Sales of high heels, loafers and other dress shoes had been on a decline for years but that was further accelerated with the pandemic since many weren’t traveling as much or going into an office. The sales of men’s and women’s dress shoes dipped 70% in March and April of 2020, according to NPD. “High heels are way down,” said Beth Goldstein, a footwear analyst for NPD. “The question now is whether they’ll ever rebound. Of course, some women out there are dying to put their heels back on. But I think most of them are saying, ‘I’m never going to wear those shoes again.’” Consumers have shifted their attention and needs regarding footwear solely to comfort over style. Slipper sales have doubled and Americans began to spend on more higher-priced options (like Ugg products). There has also been an increase in sales for Crocs.

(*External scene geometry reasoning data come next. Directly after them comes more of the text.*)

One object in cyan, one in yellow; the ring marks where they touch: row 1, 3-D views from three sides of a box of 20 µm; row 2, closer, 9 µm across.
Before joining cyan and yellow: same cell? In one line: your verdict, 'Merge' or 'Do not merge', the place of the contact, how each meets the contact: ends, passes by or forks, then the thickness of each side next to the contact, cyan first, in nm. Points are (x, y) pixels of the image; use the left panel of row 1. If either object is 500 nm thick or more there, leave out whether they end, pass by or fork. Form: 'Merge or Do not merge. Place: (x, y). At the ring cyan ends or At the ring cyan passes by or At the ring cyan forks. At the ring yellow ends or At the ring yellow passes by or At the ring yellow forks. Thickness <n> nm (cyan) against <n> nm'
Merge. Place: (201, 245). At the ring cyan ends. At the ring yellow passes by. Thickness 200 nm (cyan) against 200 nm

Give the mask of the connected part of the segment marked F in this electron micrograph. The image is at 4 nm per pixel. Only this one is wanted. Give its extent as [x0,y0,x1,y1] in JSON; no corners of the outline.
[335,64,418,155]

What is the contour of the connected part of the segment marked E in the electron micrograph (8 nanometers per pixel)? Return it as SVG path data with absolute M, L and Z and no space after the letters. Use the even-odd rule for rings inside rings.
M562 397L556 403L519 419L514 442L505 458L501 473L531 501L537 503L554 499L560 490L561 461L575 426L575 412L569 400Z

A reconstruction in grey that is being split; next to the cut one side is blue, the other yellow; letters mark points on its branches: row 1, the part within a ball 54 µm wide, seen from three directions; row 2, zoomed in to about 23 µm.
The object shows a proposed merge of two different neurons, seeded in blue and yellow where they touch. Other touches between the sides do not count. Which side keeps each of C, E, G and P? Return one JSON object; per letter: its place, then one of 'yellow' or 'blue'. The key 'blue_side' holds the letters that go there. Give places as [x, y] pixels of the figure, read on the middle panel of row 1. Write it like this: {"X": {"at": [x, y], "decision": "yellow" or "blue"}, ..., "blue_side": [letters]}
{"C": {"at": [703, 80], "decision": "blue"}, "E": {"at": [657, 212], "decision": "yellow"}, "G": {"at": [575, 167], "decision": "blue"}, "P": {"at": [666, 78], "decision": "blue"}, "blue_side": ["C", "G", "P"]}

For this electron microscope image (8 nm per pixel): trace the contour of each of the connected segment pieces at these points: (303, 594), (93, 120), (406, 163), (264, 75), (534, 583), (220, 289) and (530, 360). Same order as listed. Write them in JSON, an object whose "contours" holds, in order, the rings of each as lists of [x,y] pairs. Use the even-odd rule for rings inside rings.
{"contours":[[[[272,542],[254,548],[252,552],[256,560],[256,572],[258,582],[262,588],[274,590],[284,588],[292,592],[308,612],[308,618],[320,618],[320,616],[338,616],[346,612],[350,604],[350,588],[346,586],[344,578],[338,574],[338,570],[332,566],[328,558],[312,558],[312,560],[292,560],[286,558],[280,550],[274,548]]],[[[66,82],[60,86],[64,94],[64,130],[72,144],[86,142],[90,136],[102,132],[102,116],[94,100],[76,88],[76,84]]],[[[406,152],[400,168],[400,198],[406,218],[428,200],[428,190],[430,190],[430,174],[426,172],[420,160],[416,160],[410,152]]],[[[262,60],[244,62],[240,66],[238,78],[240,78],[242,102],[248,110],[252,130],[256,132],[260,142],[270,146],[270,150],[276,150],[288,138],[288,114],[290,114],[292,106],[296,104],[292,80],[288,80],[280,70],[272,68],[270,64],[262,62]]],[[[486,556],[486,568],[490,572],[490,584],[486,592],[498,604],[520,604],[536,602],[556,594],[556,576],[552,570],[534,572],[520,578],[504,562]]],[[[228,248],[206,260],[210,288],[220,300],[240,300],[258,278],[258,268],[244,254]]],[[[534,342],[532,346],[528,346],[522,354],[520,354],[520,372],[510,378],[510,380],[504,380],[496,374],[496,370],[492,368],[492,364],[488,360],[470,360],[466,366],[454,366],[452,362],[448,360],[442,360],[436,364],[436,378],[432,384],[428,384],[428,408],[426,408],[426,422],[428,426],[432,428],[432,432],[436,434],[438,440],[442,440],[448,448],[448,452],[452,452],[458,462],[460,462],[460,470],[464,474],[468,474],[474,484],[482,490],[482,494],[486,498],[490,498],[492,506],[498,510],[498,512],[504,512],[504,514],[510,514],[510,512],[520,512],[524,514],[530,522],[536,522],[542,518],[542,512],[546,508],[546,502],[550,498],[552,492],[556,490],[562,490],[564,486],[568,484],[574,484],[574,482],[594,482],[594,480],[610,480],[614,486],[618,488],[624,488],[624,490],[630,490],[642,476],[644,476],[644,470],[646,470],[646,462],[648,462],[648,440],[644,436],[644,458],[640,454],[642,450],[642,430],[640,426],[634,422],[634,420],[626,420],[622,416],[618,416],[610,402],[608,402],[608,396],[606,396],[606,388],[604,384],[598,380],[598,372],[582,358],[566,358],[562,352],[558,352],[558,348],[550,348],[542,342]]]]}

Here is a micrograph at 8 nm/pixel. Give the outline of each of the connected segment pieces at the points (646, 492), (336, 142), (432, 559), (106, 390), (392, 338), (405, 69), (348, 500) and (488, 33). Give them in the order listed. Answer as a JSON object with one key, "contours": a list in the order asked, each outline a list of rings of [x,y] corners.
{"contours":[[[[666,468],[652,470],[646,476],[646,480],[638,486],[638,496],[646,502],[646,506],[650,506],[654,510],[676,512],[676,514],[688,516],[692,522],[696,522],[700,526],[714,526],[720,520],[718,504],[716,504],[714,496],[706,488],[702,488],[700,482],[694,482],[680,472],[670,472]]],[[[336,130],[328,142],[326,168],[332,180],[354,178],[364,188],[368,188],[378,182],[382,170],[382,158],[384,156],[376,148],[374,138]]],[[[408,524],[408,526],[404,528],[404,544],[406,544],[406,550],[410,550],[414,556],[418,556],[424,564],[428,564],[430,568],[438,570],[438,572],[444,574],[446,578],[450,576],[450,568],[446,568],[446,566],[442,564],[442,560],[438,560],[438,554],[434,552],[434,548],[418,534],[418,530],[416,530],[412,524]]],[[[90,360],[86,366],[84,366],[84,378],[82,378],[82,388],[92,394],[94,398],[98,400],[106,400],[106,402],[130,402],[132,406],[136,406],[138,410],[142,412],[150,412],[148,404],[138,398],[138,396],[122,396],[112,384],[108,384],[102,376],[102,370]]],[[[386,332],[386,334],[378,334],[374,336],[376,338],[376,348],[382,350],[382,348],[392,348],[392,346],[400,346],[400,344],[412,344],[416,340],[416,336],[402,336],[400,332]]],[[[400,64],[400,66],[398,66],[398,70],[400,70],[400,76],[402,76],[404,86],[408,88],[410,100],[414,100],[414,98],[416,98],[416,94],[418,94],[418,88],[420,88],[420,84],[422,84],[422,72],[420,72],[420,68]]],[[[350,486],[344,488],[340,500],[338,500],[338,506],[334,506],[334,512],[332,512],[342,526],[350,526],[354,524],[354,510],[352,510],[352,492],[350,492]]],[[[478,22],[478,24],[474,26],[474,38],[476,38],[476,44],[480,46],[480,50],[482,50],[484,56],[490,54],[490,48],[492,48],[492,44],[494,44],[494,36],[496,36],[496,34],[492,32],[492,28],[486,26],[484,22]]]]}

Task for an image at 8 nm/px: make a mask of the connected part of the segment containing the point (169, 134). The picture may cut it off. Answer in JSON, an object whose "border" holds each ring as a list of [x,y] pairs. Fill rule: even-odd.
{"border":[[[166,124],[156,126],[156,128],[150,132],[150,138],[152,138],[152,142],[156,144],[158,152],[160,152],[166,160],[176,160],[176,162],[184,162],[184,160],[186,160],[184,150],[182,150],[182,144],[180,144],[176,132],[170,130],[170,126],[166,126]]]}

Historically it has been noted that skirts and dresses get longer as the economy worsens. As a sign of the times, we’re beginning to see that trend head in the opposite direction. Hemlines are inching shorter and they’re expected to get even shorter. Retailers are starting to get desperate and offer new options to lure in customers and guarantee more sales. If shoppers already have closets filled with ankle-length styles, they’re now being presented with above-the-knee fashion. This also goes back to the point of comfort and functionality over looks influencing consumers in these times.
What Fashion Trend is Next?
In this climate, many industries and businesses are looking at the grim possibility of going under but the fashion industry has historically weathered the storm in the past. There will be a day where society has defeated the pandemic but trends may never go back to normal. However, it is hoped that the fashion industry will be intact and thriving more than ever.